- Directions -
Give the records back in full, exactly as they read.

- Source data -

•••

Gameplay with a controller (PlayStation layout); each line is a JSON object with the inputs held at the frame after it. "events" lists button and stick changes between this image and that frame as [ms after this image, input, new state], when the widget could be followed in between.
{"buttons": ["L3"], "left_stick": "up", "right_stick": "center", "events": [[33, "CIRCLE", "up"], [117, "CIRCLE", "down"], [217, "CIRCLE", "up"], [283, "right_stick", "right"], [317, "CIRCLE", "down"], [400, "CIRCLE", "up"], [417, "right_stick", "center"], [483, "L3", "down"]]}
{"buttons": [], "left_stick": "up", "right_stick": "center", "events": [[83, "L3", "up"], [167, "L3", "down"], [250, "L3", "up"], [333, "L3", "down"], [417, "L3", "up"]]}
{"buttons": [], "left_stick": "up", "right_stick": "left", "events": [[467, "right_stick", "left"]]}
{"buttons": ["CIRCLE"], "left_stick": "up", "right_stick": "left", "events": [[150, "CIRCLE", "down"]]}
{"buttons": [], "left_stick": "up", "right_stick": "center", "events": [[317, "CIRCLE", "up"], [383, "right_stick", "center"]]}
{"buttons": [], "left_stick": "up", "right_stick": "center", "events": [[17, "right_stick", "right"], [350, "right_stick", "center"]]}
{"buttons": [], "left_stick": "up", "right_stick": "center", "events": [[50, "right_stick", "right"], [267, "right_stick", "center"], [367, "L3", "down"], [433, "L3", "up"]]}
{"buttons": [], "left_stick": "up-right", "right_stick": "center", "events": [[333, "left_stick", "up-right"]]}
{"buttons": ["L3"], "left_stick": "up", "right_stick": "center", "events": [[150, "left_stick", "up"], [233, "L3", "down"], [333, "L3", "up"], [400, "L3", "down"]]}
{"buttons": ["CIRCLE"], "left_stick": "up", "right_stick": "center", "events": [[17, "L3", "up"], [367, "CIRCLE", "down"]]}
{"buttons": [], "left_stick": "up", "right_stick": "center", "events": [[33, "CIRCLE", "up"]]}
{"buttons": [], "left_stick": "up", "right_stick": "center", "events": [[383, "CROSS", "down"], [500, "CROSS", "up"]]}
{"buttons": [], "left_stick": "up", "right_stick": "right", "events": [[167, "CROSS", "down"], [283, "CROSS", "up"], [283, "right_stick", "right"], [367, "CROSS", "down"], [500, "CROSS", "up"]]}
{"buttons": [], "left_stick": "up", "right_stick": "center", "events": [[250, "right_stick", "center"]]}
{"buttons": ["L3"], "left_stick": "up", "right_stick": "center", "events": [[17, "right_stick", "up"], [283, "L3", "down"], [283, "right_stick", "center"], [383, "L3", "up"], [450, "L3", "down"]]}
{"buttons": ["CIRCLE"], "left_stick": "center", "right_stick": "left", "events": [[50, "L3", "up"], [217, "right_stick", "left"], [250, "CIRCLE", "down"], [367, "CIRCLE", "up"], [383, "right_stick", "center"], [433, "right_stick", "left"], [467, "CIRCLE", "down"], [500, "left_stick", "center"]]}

•••

- Exercise solution -
Gameplay with a controller (PlayStation layout); each line is a JSON object with the inputs held at the frame after it. "events" lists button and stick changes between this image and that frame as [ms after this image, input, new state], when the widget could be followed in between.
{"buttons": ["L3"], "left_stick": "up", "right_stick": "center", "events": [[33, "CIRCLE", "up"], [117, "CIRCLE", "down"], [217, "CIRCLE", "up"], [283, "right_stick", "right"], [317, "CIRCLE", "down"], [400, "CIRCLE", "up"], [417, "right_stick", "center"], [483, "L3", "down"]]}
{"buttons": [], "left_stick": "up", "right_stick": "center", "events": [[83, "L3", "up"], [167, "L3", "down"], [250, "L3", "up"], [333, "L3", "down"], [417, "L3", "up"]]}
{"buttons": [], "left_stick": "up", "right_stick": "left", "events": [[467, "right_stick", "left"]]}
{"buttons": ["CIRCLE"], "left_stick": "up", "right_stick": "left", "events": [[150, "CIRCLE", "down"]]}
{"buttons": [], "left_stick": "up", "right_stick": "center", "events": [[317, "CIRCLE", "up"], [383, "right_stick", "center"]]}
{"buttons": [], "left_stick": "up", "right_stick": "center", "events": [[17, "right_stick", "right"], [350, "right_stick", "center"]]}
{"buttons": [], "left_stick": "up", "right_stick": "center", "events": [[50, "right_stick", "right"], [267, "right_stick", "center"], [367, "L3", "down"], [433, "L3", "up"]]}
{"buttons": [], "left_stick": "up-right", "right_stick": "center", "events": [[333, "left_stick", "up-right"]]}
{"buttons": ["L3"], "left_stick": "up", "right_stick": "center", "events": [[150, "left_stick", "up"], [233, "L3", "down"], [333, "L3", "up"], [400, "L3", "down"]]}
{"buttons": ["CIRCLE"], "left_stick": "up", "right_stick": "center", "events": [[17, "L3", "up"], [367, "CIRCLE", "down"]]}
{"buttons": [], "left_stick": "up", "right_stick": "center", "events": [[33, "CIRCLE", "up"]]}
{"buttons": [], "left_stick": "up", "right_stick": "center", "events": [[383, "CROSS", "down"], [500, "CROSS", "up"]]}
{"buttons": [], "left_stick": "up", "right_stick": "right", "events": [[167, "CROSS", "down"], [283, "CROSS", "up"], [283, "right_stick", "right"], [367, "CROSS", "down"], [500, "CROSS", "up"]]}
{"buttons": [], "left_stick": "up", "right_stick": "center", "events": [[250, "right_stick", "center"]]}
{"buttons": ["L3"], "left_stick": "up", "right_stick": "center", "events": [[17, "right_stick", "up"], [283, "L3", "down"], [283, "right_stick", "center"], [383, "L3", "up"], [450, "L3", "down"]]}
{"buttons": ["CIRCLE"], "left_stick": "center", "right_stick": "left", "events": [[50, "L3", "up"], [217, "right_stick", "left"], [250, "CIRCLE", "down"], [367, "CIRCLE", "up"], [383, "right_stick", "center"], [433, "right_stick", "left"], [467, "CIRCLE", "down"], [500, "left_stick", "center"]]}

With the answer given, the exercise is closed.